Uniform redistribution of Zn2+ flux induced by remodeling the solvated structure to form zincophilic interfaces via sodium alginate electrolyte additive

Abstract

Irregular dendrites produced by zinc anodes and self-corrosion phenomena hinder the large-scale application of aqueous zinc-ion batteries. In this work, a natural polysaccharide sodium alginate molecule (SG) was introduced into the ZnSO4 electrolyte.

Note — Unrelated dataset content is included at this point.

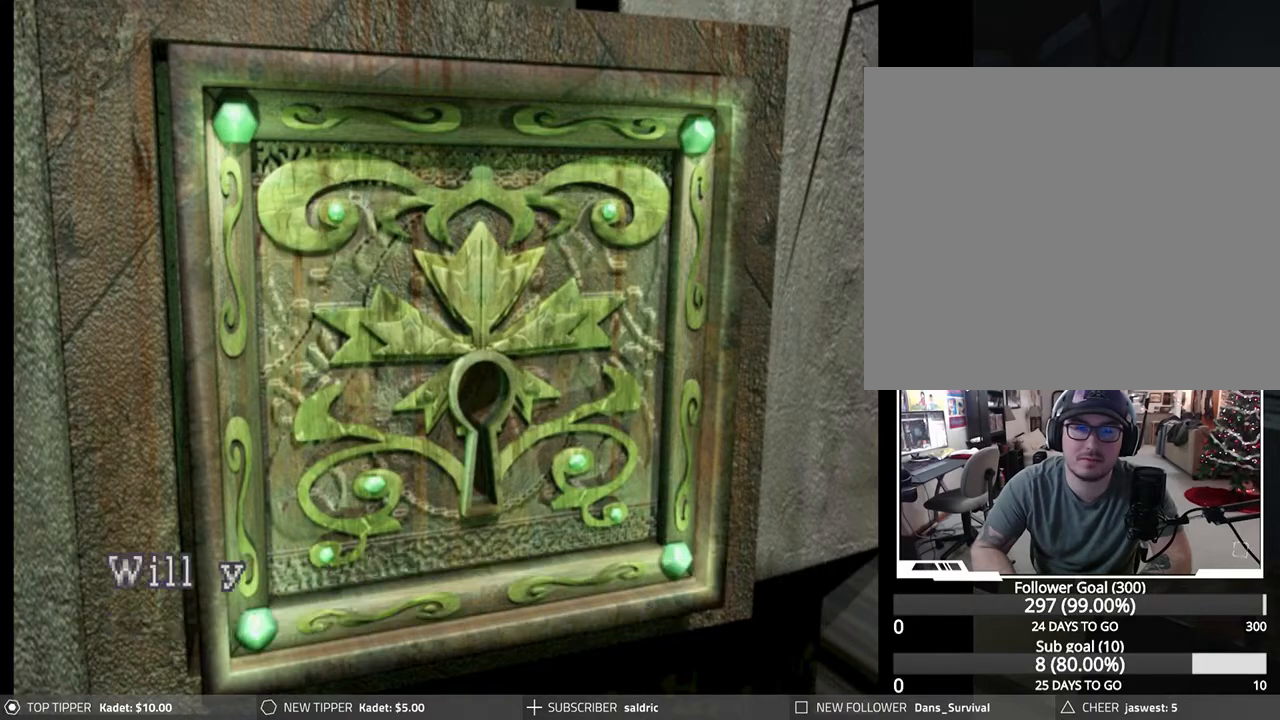
{"buttons": [], "left_stick": "center", "events": [[50, "CROSS", "down"], [150, "CROSS", "up"], [250, "CROSS", "down"], [317, "CROSS", "up"], [433, "CROSS", "down"], [500, "CROSS", "up"]]}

Relying on the polar groups contained in the SG molecule, the coordination structure of anions and cations in the system is reshaped, and the hydrogen bonding is enhanced by a significant shift of the –OH bond, the reduction of H2 is reduced and the corrosion inhibition efficiency is 16 %. Moreover, the strong chelation between SG molecules and Zn anode prompted the formation of new interfaces, which limited the disordered two-dimensional diffusion of Zn2+, thus achieving the effect of inducing preferential transport and uniform redistribution deposition of Zn2+. Specifically, the Zn||Zn symmetric batteries survived for more than 2500 h for 2 mA cm−2 at 1 mAh cm−2, and survived for more than 1100 h under more severe conditions (10 mA cm−2, 2 mAh cm−2). The Zn||Cu half-cells still have high average Coulombic Efficiency (99.67 %) after 800 cycles, and the Zn||Na3VO4 (NVO) full-cells can stably run for 600 cycles with a remaining specific capacity above 150 mAh g−1. This strategy provides a new idea for the construction of aqueous batteries.